How cake.app uses Kinesis to deliver real-time insights.

cake.app info image

How Cake uses Kinesis to deliver real-time insights. ​

Cake brings together all your existing bank accounts and transactions. The app analyses your financial data and habits, to make your life better. Cake makes your bank accounts pay off again, by sharing its profits with you. It’s the app that rewrites the rules. To make sure you will always get your piece.

What is Kinesis?​

Amazon Kinesis is a managed, easily scalable and durable real-time data streaming service. Amazon Kinesis allows real-time processing of streaming data.

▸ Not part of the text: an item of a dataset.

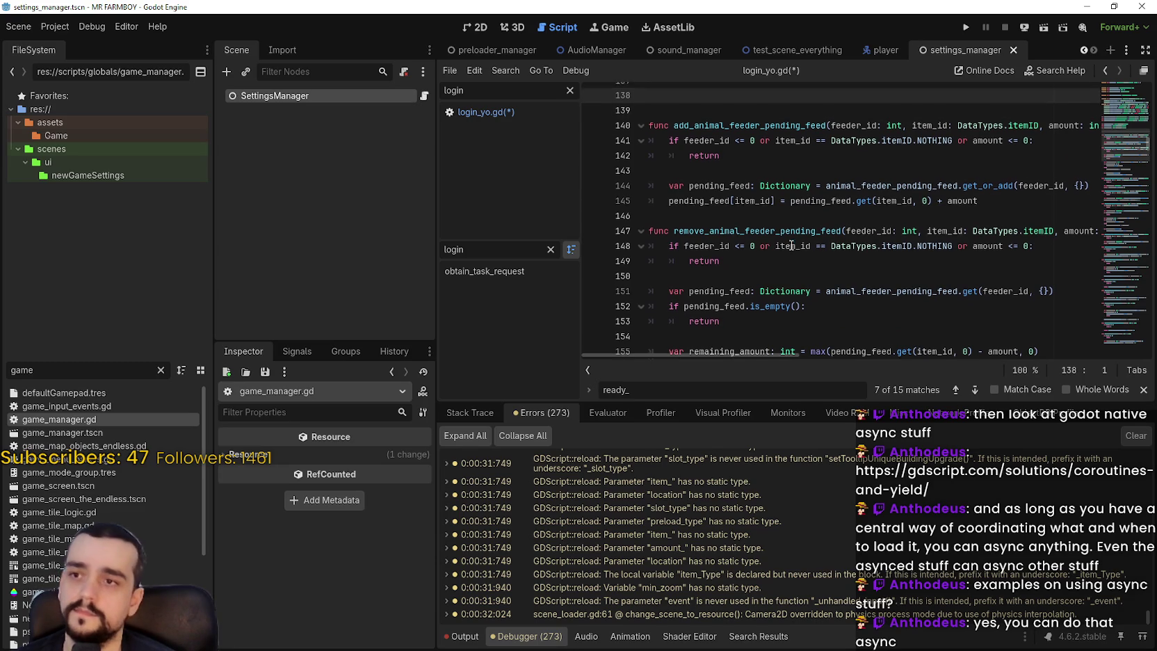
type("f")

It is designed for real-time applications and allows developers to take in virtually any amount of data from several sources as it is able to capture gigabytes of data per second from hundreds of thousands of sources. All of this while still maintaining compliance needs by encrypting sensitive data and allowing strict security policies of what applications can read from these streams.

Cake's Application Flow​

When a new user signs up to the app, or when new transactions come in, Cake needs to enrich the data almost instantaneously. To achieve this, Cake leverages Amazon Kinesis for stream processing. The technology allows Cake to ingest, buffer and process financial data in real-time, without having to manage any streaming infrastructure.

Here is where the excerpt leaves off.